I’m using a Variational Autoencoder and this is my implementation for the loss function:

class VariationalAutoencoder(nn.Module):
    # ...some functions...

    def gaussian_likelihood(self, x_hat, logscale, x):
        scale = torch.exp(logscale)
        mean = x_hat
        dist = torch.distributions.Normal(mean, scale)
        # measure prob of seeing image under p(x|z)
        log_pxz = dist.log_prob(x)
        return log_pxz.sum(dim=(1, 2, 3))

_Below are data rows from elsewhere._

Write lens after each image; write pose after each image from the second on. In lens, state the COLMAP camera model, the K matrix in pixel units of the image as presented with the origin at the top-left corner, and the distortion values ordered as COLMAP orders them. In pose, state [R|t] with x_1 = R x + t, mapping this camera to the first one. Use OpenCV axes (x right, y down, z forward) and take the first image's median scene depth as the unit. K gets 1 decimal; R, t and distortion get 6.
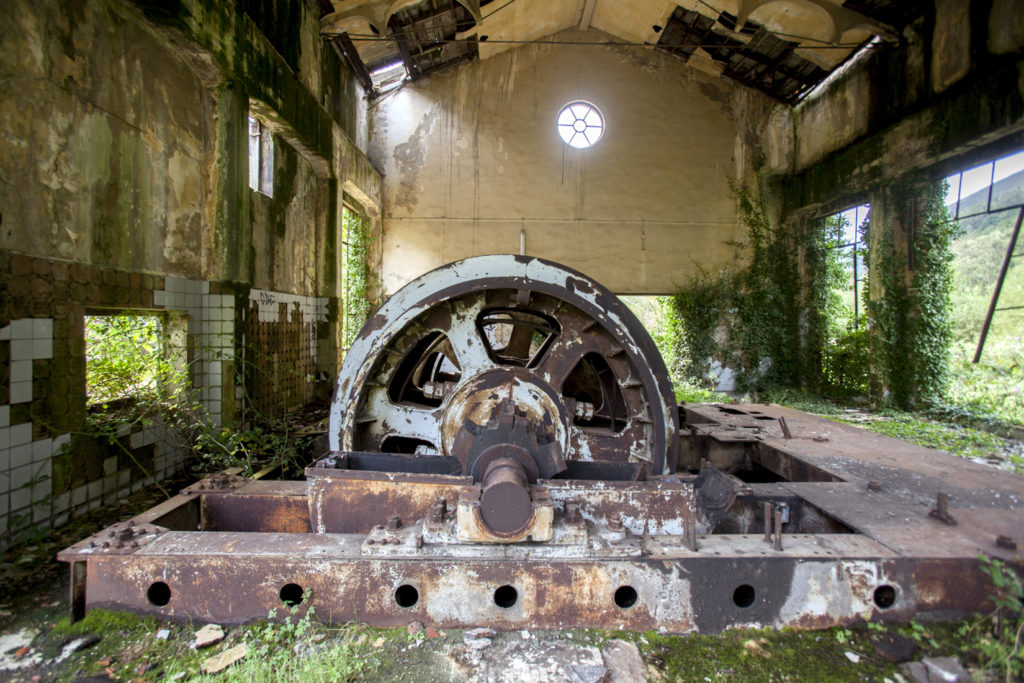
lens RADIAL K [[494.6, 0, 482.1], [0, 494.6, 347.3], [0, 0, 1]] dist [-0.056415, 0.040906]
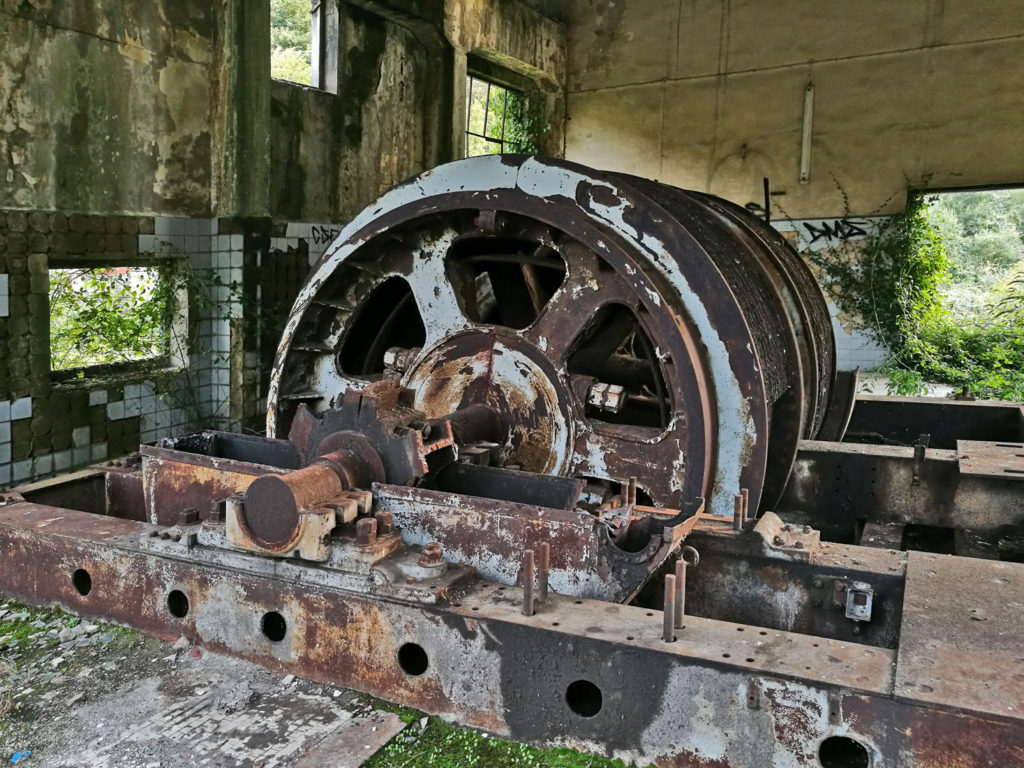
lens RADIAL K [[816.5, 0, 511.9], [0, 816.5, 346.9], [0, 0, 1]] dist [0.000521, 0.005069]
pose [[0.886735, 0.013667, -0.462075, 0.587860], [0.015085, 0.998175, 0.058471, 0.003288], [0.462031, -0.058819, 0.884911, 0.041487]]
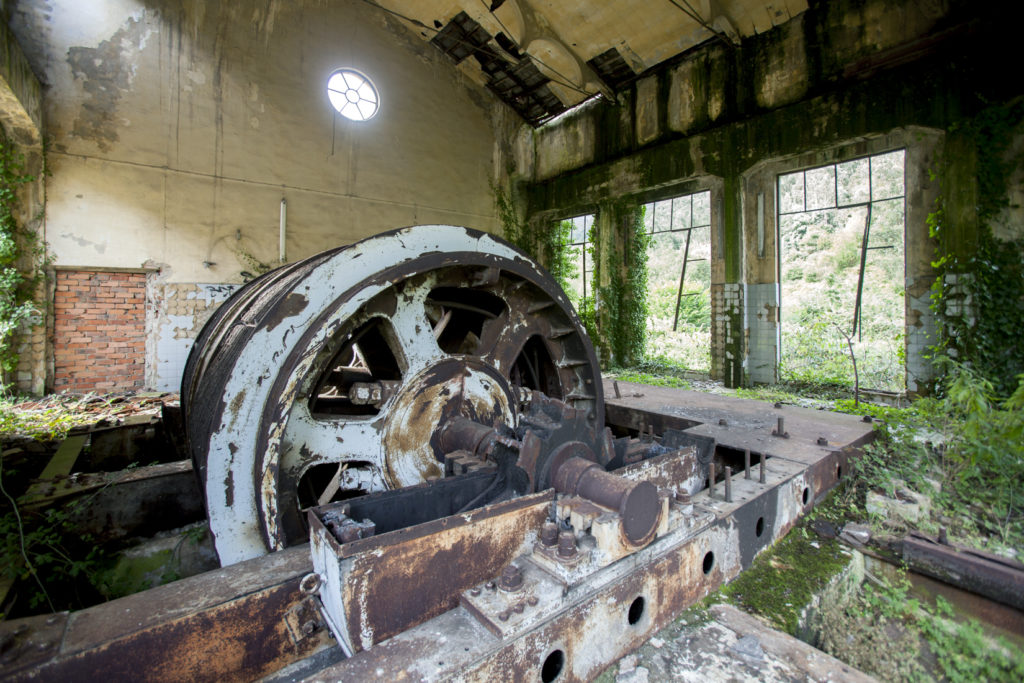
lens RADIAL K [[477.0, 0, 524.6], [0, 477.0, 320.6], [0, 0, 1]] dist [-0.053529, 0.035168]
pose [[0.754293, -0.025380, 0.656047, -0.404318], [0.036746, 0.999318, -0.003588, -0.014709], [-0.655509, 0.026814, 0.754711, 0.292620]]
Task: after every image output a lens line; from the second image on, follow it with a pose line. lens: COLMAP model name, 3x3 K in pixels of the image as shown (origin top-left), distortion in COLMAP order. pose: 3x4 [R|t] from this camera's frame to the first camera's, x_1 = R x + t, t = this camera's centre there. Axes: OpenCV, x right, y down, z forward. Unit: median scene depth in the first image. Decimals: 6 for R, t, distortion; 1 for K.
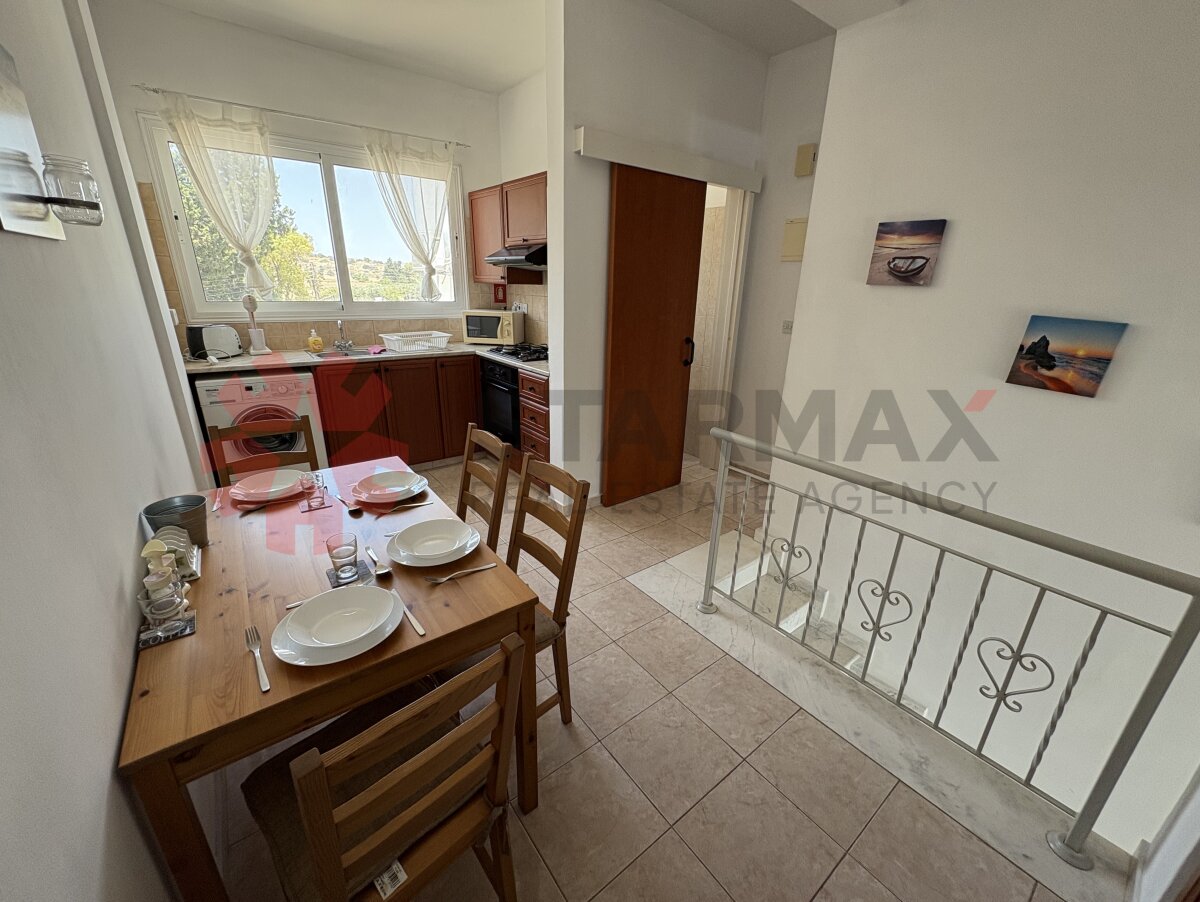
lens RADIAL K [[480.9, 0, 600.8], [0, 480.9, 454.4], [0, 0, 1]] dist [-0.000731, -0.000220]
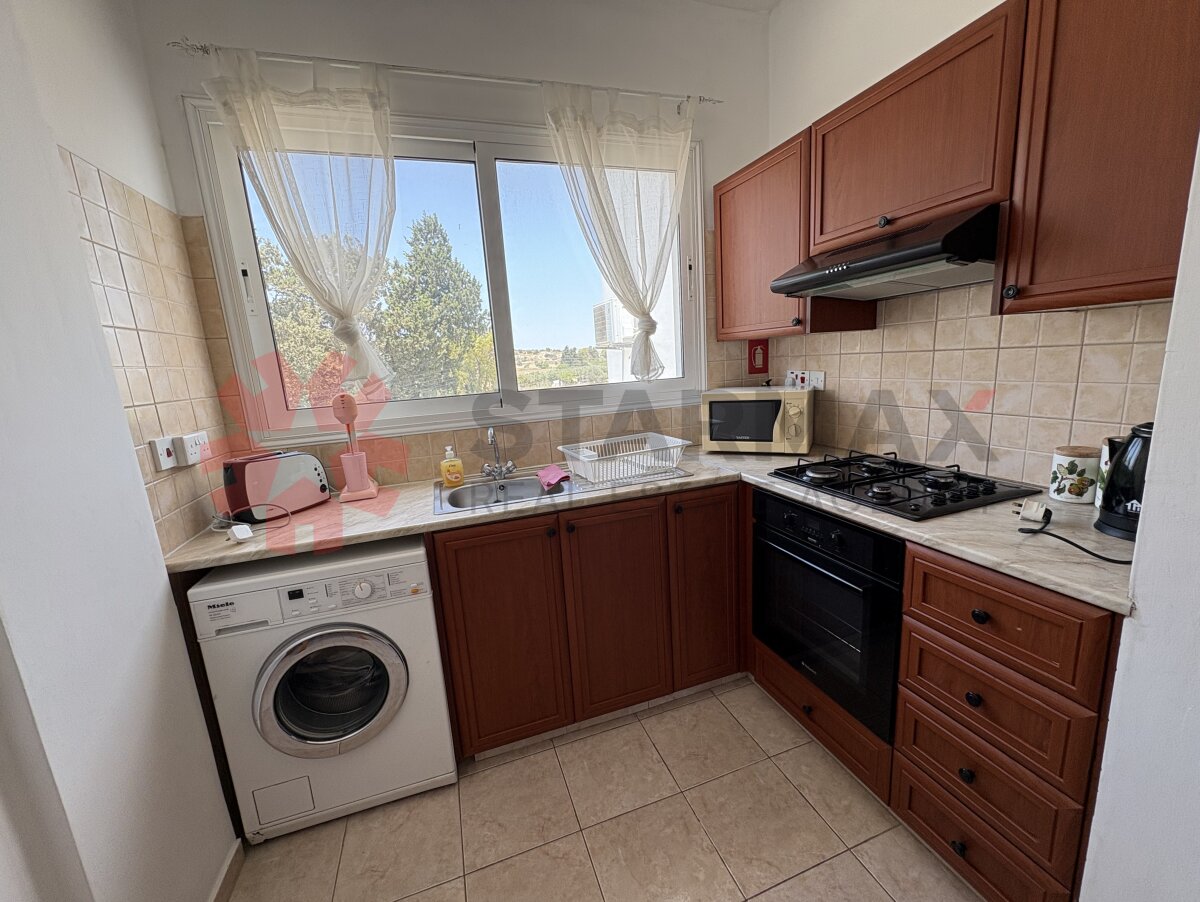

    def forward(self, input):
        mu, logvar = self.encode(input)
        z = self.reparameterise(mu, logvar)
        return self.decoder(z), mu, logvar, z

    def loss_function(self, x_hat, x, mu, logvar, β=1):
        std = torch.exp(logvar / 2)
        q = torch.distributions.Normal(mu, std)
        z = q.rsample()

        # reconstruction loss
        recon_loss = self.gaussian_likelihood(x_hat, self.log_scale, x)

        # kl
        kl = self.kl_divergence(z, mu, std)

        # elbo
        elbo = (kl - recon_loss)
        elbo = elbo.mean()
        return elbo

    def kl_divergence(self, z, mu, std):
        # --------------------------
        # Monte carlo KL divergence
        # --------------------------
        # 1. define the first two probabilities (in this case Normal for both)
        p = torch.distributions.Normal(torch.zeros_like(mu), torch.ones_like(std))
        q = torch.distributions.Normal(mu, std)

        # 2. get the probabilities from the equation
        log_qzx = q.log_prob(z)
        log_pz = p.log_prob(z)

        # kl
        kl = (log_qzx - log_pz)
        kl = kl.sum(-1)

        return kl

I use Sigmoid() function when exiting the decoder. I train the model in this way:

for epoch in range(0, epochs + 1):
        if epoch > 0:  # test untrained net first
            model.train()
            train_loss = 0
            loop = tqdm(train_loader)
            optimizer = model.setOptimizer(model)
            for x in loop:
                x = x.to(device)
                x_hat, mu, logvar, features = model(x)
                loss = model.loss_function(x_hat, x, mu, logvar)
                train_loss += loss.item()
                optimizer.zero_grad()
                loss.backward()
                optimizer.step()
                loop.set_postfix(loss=loss)
            train_loss = train_loss /= len(train_loader.dataset)
            print(f'====> Epoch: {epoch} Average loss: {train_loss:.4f}')

The loss doesn’t settle at zero but but becomes negative (around -2). If I remove train_loss = train_loss /= len(train_loader.dataset), it’s diverges completely.

How can I make the loss converge to zero?